Nos Estados Unidos o cidadão flagrado preso vai imediatamente avistar-se com um magistrado que irá determinar sua custódia ou libertá-lo, com ou sem fiança. Isso por lá é imediato, mesmo. Aqui no Brasil e desde a assinatura do Pacto de San José da Costa Rica, ainda em 1992, essa conduta também seria obrigatória. No entanto, a \”apresentação imediata\” passou a ser tratada como \”comunicação\” da prisão do suspeito. Ou seja, não é o detento que se apresenta in corpore ao magistrado, mas sim papelada que é remetida ao juiz. E nem é tão imediato assim: são vinte e quatro longas horas para que ocorra. Um dia preso, sem que um juiz criminal saiba dessa prisão! E, ao saber, o que chega ao judiciário é um frio auto de prisão em flagrante com a narrativa unilateral da prisão. Até o final do inquérito é só o Estado-polícia que fala e que tem vez e voz.
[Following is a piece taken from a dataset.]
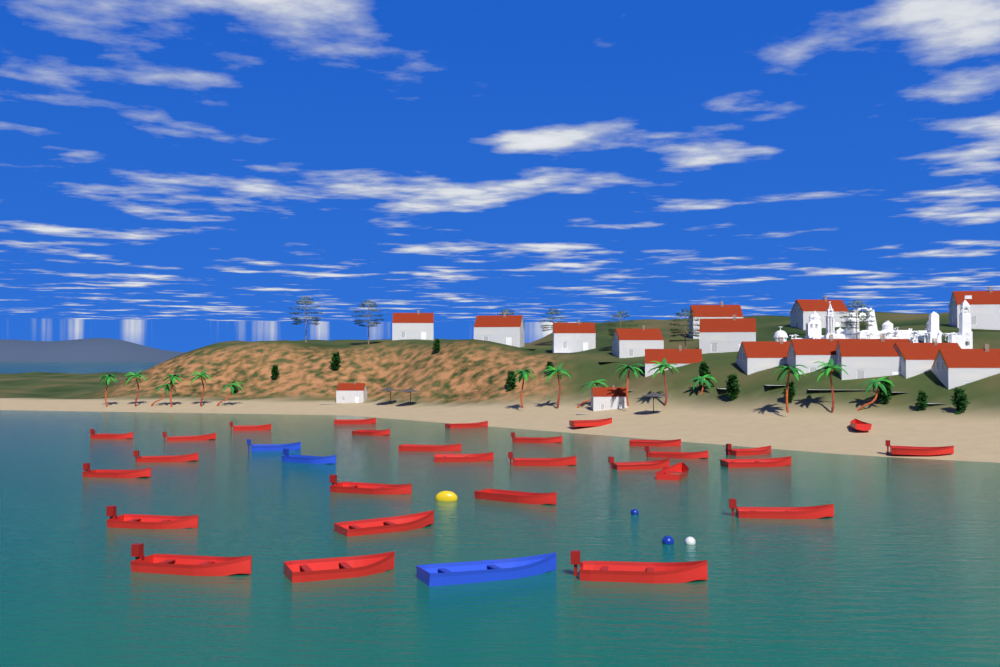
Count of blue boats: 3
A polícia americana é una e não se subdivide em civil e militar. Trabalha para o Promotor de Justiça, lá sem a mesma representatividade e o mesmo pacotão de atribuições que os representantes do Ministério Público brasileiros detém. Nossa polícia civil era a polícia judiciária, do juiz, condição que minguou até a Constituição de 1988, quando rompido em definitivo o vínculo entre as instituições. Bom para os policiais, péssimo para os juízes, que perderam seu poder armado e hoje precisam pedir benção a órgãos do Executivo para fazer cumprir suas decisões. No Brasil soa ridículo um poder da República sem coerção e sem força pública para impor a eficácia de seus comandos.
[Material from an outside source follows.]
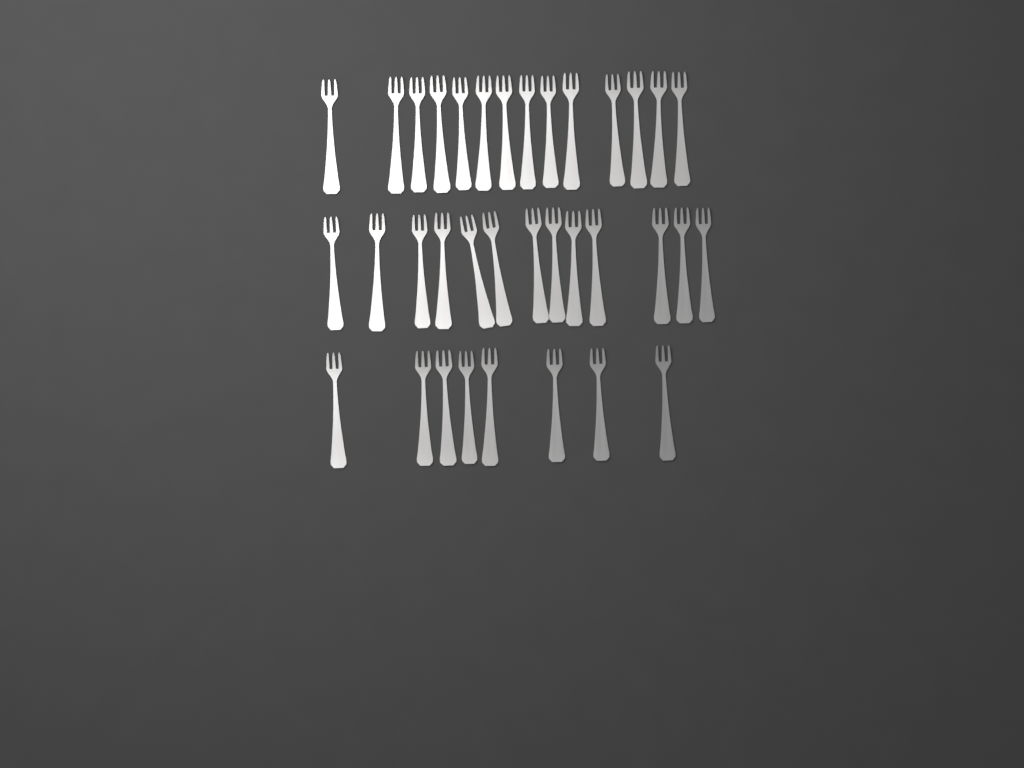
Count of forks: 35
Não é só no processo que brasileiros e americanos do norte discrepam, com leis e princípios penais antagônicos. Por lá a gravidade do crime varia conforme a periculosidade do infrator. Já nosso cidadão é mais ou menos punido de acordo com a potencial lesividade de sua conduta, conforme possa ou não causar danos ao semelhante ou à sociedade. A periculosidade do indivíduo não é sopesada pelo aplicador da pena no momento da condenação e nem é circunstância definida em lei e que possa redimensionar as reprimendas penais.
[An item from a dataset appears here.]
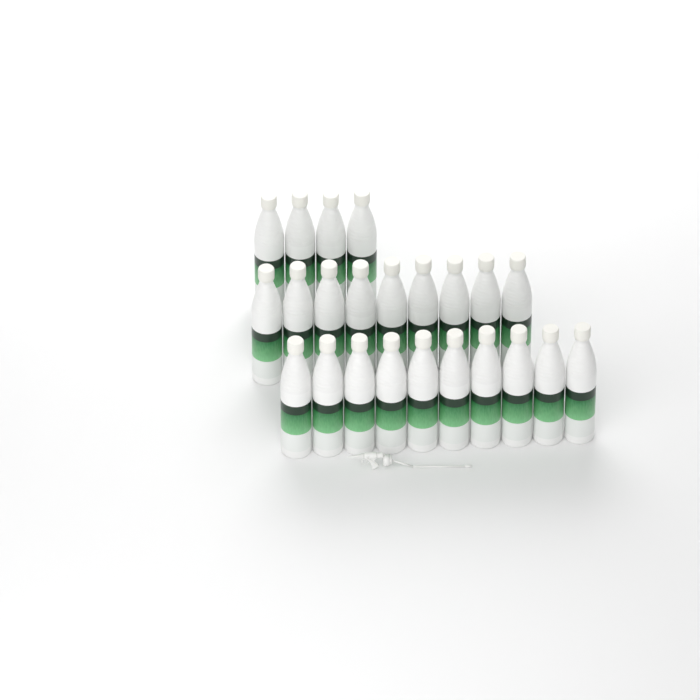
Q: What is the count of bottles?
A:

Isso muda tudo na hora de aplicar o Direito. Me recordo de um case, como os gringos dizem, em que um atirador de elite da polícia americana mirou um seqüestrador que mantinha cativo um refém inocente. Ao atirar, porém, errou e matou a vítima indefesa. Aqui no Brasil seria punido o policial, condenado por homicídio culposo, perderia a função pública, seria enxovalhado pela mídia, etc… Lá fora, e sob as bênçãos de um Direito mais justo, foi punido o bandido que criou o risco da morte do refém. Em outro caso que estudei, três estudantes bêbados suprimiram placas de trânsito que sinalizavam uma interrupção de tráfego. Por conta desta perigosa travessura, um motorista colidiu seu carro e caiu em um rio, morrendo afogado. Os vândalos americanos pegaram penas de no mínimo dez anos de reclusão. No Brasil estariam pagando cestas básicas para instituições beneficentes, porque não queriam matar o motorista e porque sua conduta não teria significado um nexo causal, uma relação imediata de causa e efeito, geradora da morte de um semelhante.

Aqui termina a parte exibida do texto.